Consider a normal random variable 𝑋 with mean 𝜇 equal to 15 and standard deviation 𝜎 equal to five. Find the value of 𝐾 such that the probability that 𝑋 is less than 𝐾 equals 0.1587.
A normal distribution is defined by two parameters, its mean, 𝜇, and its standard deviation, 𝜎. Both of which were given in this question. A normal distribution is a bell-shaped curve symmetrical about its mean. The area underneath the full curve is one. And the area to the left of a particular value represents the probability that 𝑋 is less than or equal to that value. However, as the normal distribution is a continuous distribution, this means that the probability that 𝑋 equals any particular value is effectively zero. So this probability is the same as the probability that 𝑋 is strictly less than that value.
Now we have statistical tables that can tell us these probabilities. But it’s impossible to have tables for every possible combination of values for the mean and standard deviation. Instead, we have one set of tables which tell us the probabilities for the standard normal distribution. This is the normal distribution with a mean of zero and a standard deviation of one. And we usually call this normally distributed random variable 𝑍. We can standardize values from our normal distribution by first subtracting the mean 𝜇 and then dividing by the standard deviation 𝜎. This will create a value taken from the standard normal distribution. And this value is known as the 𝑍-score. It tells us the number of standard deviations that a particular value 𝑥 is from the mean.

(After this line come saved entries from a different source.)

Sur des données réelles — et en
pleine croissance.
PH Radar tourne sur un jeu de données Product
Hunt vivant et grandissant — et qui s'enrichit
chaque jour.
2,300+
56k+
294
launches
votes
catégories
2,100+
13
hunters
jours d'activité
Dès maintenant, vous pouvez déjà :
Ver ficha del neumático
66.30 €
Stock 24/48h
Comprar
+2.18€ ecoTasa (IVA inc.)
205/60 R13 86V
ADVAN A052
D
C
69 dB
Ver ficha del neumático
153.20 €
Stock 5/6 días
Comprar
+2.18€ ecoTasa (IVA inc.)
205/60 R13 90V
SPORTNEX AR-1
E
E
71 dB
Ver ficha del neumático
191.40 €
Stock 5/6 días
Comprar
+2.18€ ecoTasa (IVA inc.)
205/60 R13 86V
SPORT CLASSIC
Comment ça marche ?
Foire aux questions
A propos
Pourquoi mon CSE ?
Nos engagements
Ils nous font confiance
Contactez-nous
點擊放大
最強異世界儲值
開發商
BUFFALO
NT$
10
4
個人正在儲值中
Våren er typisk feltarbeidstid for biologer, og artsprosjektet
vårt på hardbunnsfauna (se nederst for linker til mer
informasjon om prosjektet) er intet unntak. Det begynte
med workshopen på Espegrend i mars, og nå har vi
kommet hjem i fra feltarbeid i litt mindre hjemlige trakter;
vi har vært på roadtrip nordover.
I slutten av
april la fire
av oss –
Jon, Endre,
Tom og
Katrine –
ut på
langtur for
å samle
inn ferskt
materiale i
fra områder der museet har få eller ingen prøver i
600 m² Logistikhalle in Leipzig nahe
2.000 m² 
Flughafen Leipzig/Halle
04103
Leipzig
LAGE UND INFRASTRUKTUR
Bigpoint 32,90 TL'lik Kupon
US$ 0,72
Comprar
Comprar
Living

In our distribution, the mean, 𝜇, is 15. The standard deviation, 𝜎, is five. And the value of 𝑥 that we’re asked about is 𝐾. So we have 𝑍 equals 𝐾 minus 15 over five. We can then use an extract from our standard normal distribution tables to look up the 𝑍-score associated with the probability of 0.1587. In this extract from our standard normal distribution tables, we can see that the probability of 0.1587 is located here. And if we travel horizontally across, we see that it’s associated with a 𝑍-score of negative 1.00. Travelling vertically upwards, we can see that there are no hundredths to add on. So the 𝑍-score is exactly negative 1.00.
This means that the value 𝐾 for which the probability that 𝑋 is less than 𝐾 is 0.1587 is exactly one standard deviation below the mean. So we can substitute this value of negative 1.00, or just negative one, into our formula for the 𝑍-score. And it gives negative one equals 𝐾 minus 15 over five. To solve this equation for 𝐾, we must first multiply each side by five. And then, add 15 to both sides, giving 10 is equal to 𝐾. We know that this value is exactly one standard deviation below the mean as the mean was 15 and the standard deviation was five. And subtracting five from 15 gives 10. This means then that on the curve for our normal distribution, the area to the left of 10 is 0.1587. So we found the value of 𝐾. 𝐾 is equal to 10.